BERLINO, 12 FEB – Dopo gli encomiabili primi due film in concorso del 72° Festival Internazionale di Berlino ci sono stati un susseguirsi di film che, anche se molto sinceri e onesti, non hanno avuto un grande impatto tra il pubblico e le critiche presenti.
Il migliore di tutti è stato senza dubbio “Avec amor et acharnement” della veterana regista francese Claire Denis che racconta la tempestosa relazione tra una donna, confermata presentatrice di un programma culturale radiofonico, il suo attuale marito e il suo ex compagno, amici tra loro.

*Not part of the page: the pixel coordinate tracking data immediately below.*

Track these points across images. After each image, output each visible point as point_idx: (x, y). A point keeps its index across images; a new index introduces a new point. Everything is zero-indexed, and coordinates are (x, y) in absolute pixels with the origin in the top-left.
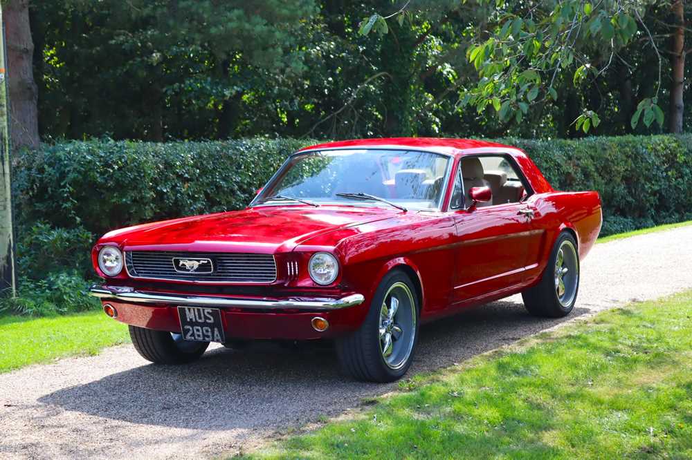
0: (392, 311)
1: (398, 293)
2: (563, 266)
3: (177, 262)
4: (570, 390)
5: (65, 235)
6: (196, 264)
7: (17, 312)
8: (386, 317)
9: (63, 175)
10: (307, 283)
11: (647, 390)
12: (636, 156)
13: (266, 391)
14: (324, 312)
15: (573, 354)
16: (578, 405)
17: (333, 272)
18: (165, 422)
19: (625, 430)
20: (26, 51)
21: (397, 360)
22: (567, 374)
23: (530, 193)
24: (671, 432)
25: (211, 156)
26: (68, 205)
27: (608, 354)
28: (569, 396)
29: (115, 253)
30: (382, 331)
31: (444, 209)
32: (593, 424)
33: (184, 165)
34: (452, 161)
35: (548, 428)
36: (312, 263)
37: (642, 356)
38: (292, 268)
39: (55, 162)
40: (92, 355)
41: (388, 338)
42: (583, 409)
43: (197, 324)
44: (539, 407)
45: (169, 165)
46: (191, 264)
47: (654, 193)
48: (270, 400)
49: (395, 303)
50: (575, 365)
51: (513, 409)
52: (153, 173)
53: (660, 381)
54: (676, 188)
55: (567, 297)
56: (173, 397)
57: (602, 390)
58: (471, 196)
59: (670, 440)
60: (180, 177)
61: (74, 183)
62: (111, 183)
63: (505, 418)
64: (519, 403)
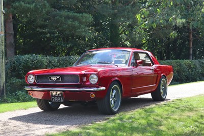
0: (114, 94)
1: (115, 88)
2: (163, 86)
3: (50, 78)
4: (166, 116)
5: (20, 81)
6: (56, 78)
7: (5, 101)
8: (112, 95)
9: (20, 64)
10: (89, 83)
11: (189, 117)
12: (180, 65)
13: (76, 117)
14: (93, 92)
15: (167, 108)
16: (169, 120)
17: (96, 80)
18: (45, 124)
19: (184, 126)
20: (12, 34)
21: (115, 108)
22: (165, 113)
23: (153, 64)
24: (197, 127)
25: (62, 60)
26: (21, 72)
27: (176, 108)
28: (166, 118)
29: (32, 77)
30: (111, 99)
31: (129, 66)
32: (174, 125)
33: (55, 62)
34: (131, 53)
35: (161, 125)
36: (90, 77)
37: (186, 109)
38: (84, 79)
39: (18, 60)
40: (26, 109)
41: (113, 102)
42: (170, 121)
43: (56, 96)
44: (158, 120)
45: (50, 62)
46: (54, 78)
47: (185, 76)
48: (77, 119)
49: (115, 91)
50: (168, 111)
51: (150, 121)
52: (46, 64)
53: (193, 115)
54: (191, 74)
55: (164, 95)
56: (49, 118)
57: (176, 117)
58: (137, 63)
59: (197, 129)
60: (53, 65)
61: (23, 66)
62: (34, 66)
63: (148, 123)
64: (152, 119)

La trama è soprattutto l’occasione per due grandi interpreti del cinema francese come Juliette Binoche e Vincent Lindon, per la prima volta insieme sullo schermo. Il film si misura in un duello verbale, con la complicità claustrofobica dell’arredamento quasi unico: l’appartamento in cui vivono. Con l’aggiunta di primi e primissimi piani estremi, che fa quasi rivivere in un certo qual modo la celeberrima serie di Ingmar Bergman, “Scene di un matrimonio”. Le immagini assumono una grande forza e il rapporto tra i protagonisti si deteriora nelle le due ore e passa della pellicola. Il tema dell’amore però non è l’unico. La Denis attraverso una sottotrama cerca di rappresentare, un altro tema molto attuale in Francia, ovvero come la presunta supremazia bianca, sempre più messa in discussione, si relazione alla realtà del paese in questo momento storico.

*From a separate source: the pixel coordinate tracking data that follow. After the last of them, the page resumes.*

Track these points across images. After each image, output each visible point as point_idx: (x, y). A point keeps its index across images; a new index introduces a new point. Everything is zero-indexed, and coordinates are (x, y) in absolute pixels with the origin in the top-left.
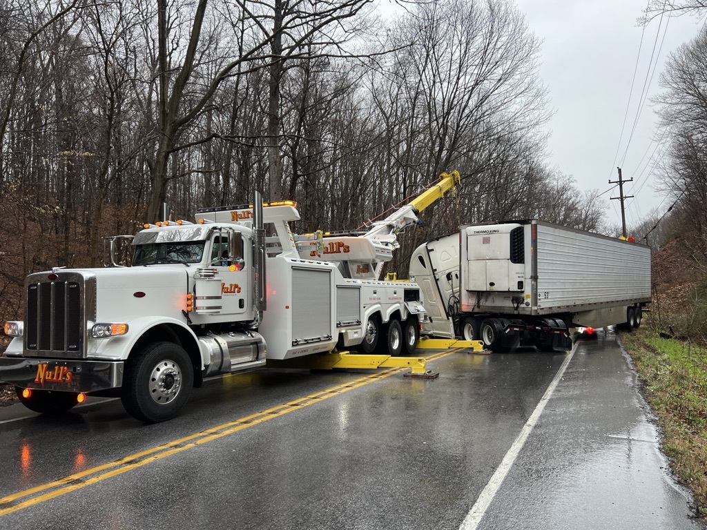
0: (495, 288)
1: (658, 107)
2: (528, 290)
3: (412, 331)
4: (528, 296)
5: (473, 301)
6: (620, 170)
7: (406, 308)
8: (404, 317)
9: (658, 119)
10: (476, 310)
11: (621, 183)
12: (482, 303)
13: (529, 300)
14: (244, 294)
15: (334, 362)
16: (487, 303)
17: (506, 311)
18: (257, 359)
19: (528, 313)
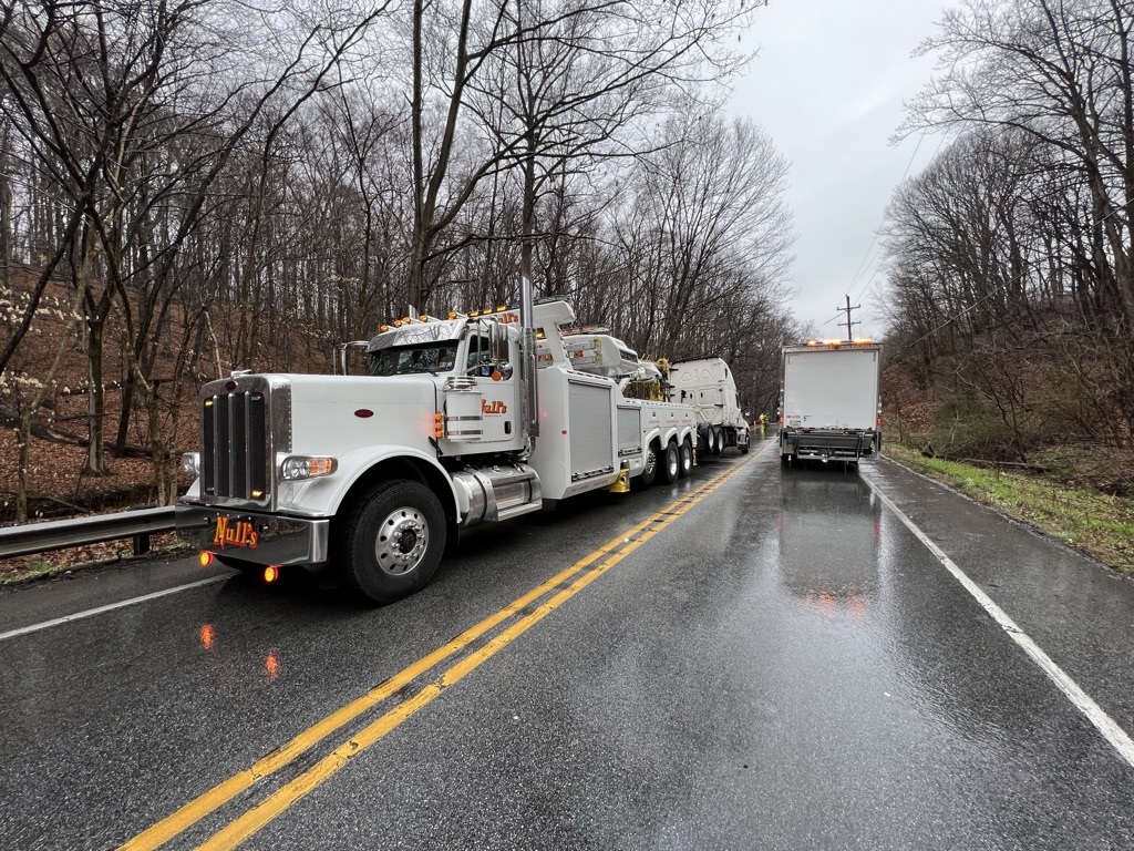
3: (687, 455)
6: (848, 298)
8: (681, 441)
11: (849, 309)
14: (511, 415)
18: (530, 500)
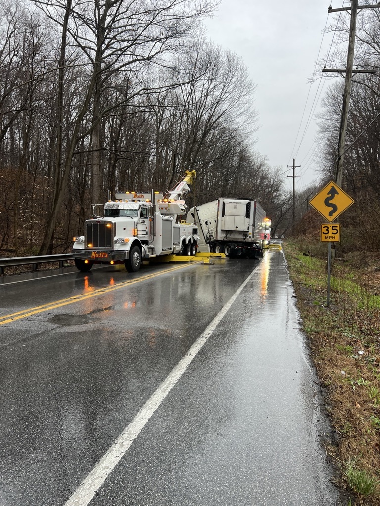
0: (238, 229)
1: (319, 120)
2: (251, 231)
3: (194, 248)
4: (250, 234)
5: (224, 235)
6: (294, 160)
7: (193, 237)
8: (192, 242)
9: (318, 129)
10: (225, 239)
11: (294, 167)
12: (228, 236)
13: (251, 235)
14: (148, 230)
15: (171, 259)
16: (231, 237)
17: (240, 240)
18: (153, 254)
19: (250, 241)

Altre due donne hanno condiviso il programma di questi due giorni, l’indonesiana Kamila Andini con “Nana”, ambientato negli anni violenti del l’indipendenza del paese dalla dominazione olandese e la svizzera Ursula Meier con “La ligne”, su un rapporto tempestoso tra madre e figlia.
“Nana” è un accattivante omaggio alla bellezza della sua protagonista, Felice Salma, che dopo 15 anni di tranquillo matrimonio con un vecchio industriale, un uomo che gli ha dato sicurezza e tre figli, scopre che il suo primo marito, di cui è ancora innamorata, non è morto, il che la costringerà ad affrontare una nuova vita.
Ma tra paesaggi onirici, abiti in tessuto pregiati e musica evocativa, il film si accontenta di diventare una semplice telenovela di raffinata eleganza.
Ursula Meier torna al festival che l’ha premiata dieci anni fa con l’orso argento per la migliore regia per “Sister”, con questo duello generazionale tra una madre inadeguata (Valeria Bruni Tedeschi) e una figlia isterica e violenta (Stéphanie Blnachoud, a cui partecipa anche come autrice ai dialoghi).
L’argomento rimane un po’ superficiale e infatti la Meier ricorre alla qualità delle sue attrici senza però riuscire a impressionare il pubblico.